These should be sobering times for open-wheel or formula car racing around the world. We all know the web of problems shrouding IRL and Champ Car and, of course, Formula 1 has wilfully plunged itself into perhaps the most ego and greed-laden Machiavellian episode in the chequered history of the most exalted of racing categories.
The Stepneygate saga has exposed
F1 at its worst and, with the story set to run and run, it’s impossible to estimate how much damage will be done to the FIA’s world championship.
Meanwhile, NASCAR continues to roll along. Despite soft TV ratings, weak crowds at some races, the much-criticised transition to the Car of Tomorrow, and the arrival of Toyota, the France family’s leviathan of American motor racing remains in rude health as the Nextel Cup series enters its Chase for the Cup play-off season.
As everyone knows, former F1 and CART superstar
Juan Pablo Montoya is the poster boy for NASCAR’s new global expansion, with Dario Franchitti and Jacques Villeneuve poised to follow his tracks. Montoya’s move from F1 to Chip Ganassi’s Cup team was a first for racing and his pair of NASCAR wins to date - in a Busch race in Mexico City and Cup race at Infineon Raceway - have paid off for Ganassi, his sponsors and NASCAR as a whole. For his part, Montoya couldn’t be happier with his move into the 850 hp, 3,400 pound beasts.

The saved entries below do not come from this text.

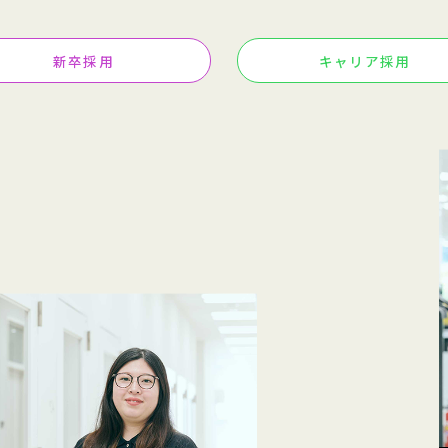
新卒採用
キャリア採用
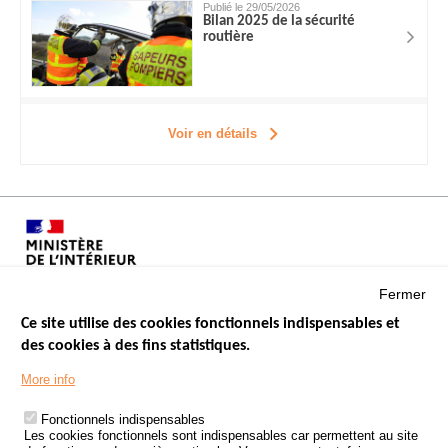
Publié le 29/05/2026
Bilan 2025 de la sécurité
routière
Voir en détails
Fermer
Ce site utilise des cookies fonctionnels indispensables et
des cookies à des fins statistiques.
Menu
LES SITES PUBLICS
More info
Footer
ÉTAT DE L’INSÉCURITÉ ROUTIÈRE
Fonctionnels indispensables
Les cookies fonctionnels sont indispensables car permettent au site
TRAITEMENT DES DONNÉES PERSONNELLES DES ACCIDENTS DE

“I’m having fun,” Juan commented in New Hampshire last weekend. “You get to race every week. The races are awesome and the cars are a handful. It makes it interesting. I wouldn’t change it for anything.”
Montoya loves the pure pleasure of racing in NASCAR.
“It’s good because you’re always racing,” he said. “In open-wheel you get frustrated because you can’t pass people. Here, you can, and if you don’t do it, you can try again and try again, and you will pass him. There are always different patterns and grooves, and every week it’s a different track and a different set-up.”
Juan readily admits there are politics in NASCAR, but nothing like
Formula 1.
“There are some politics, but I think it’s a well-balanced environment,” he remarked.
The most difficult adjustment Montoya has had to make is not in his driving but in learning to live with being out to lunch some weekends.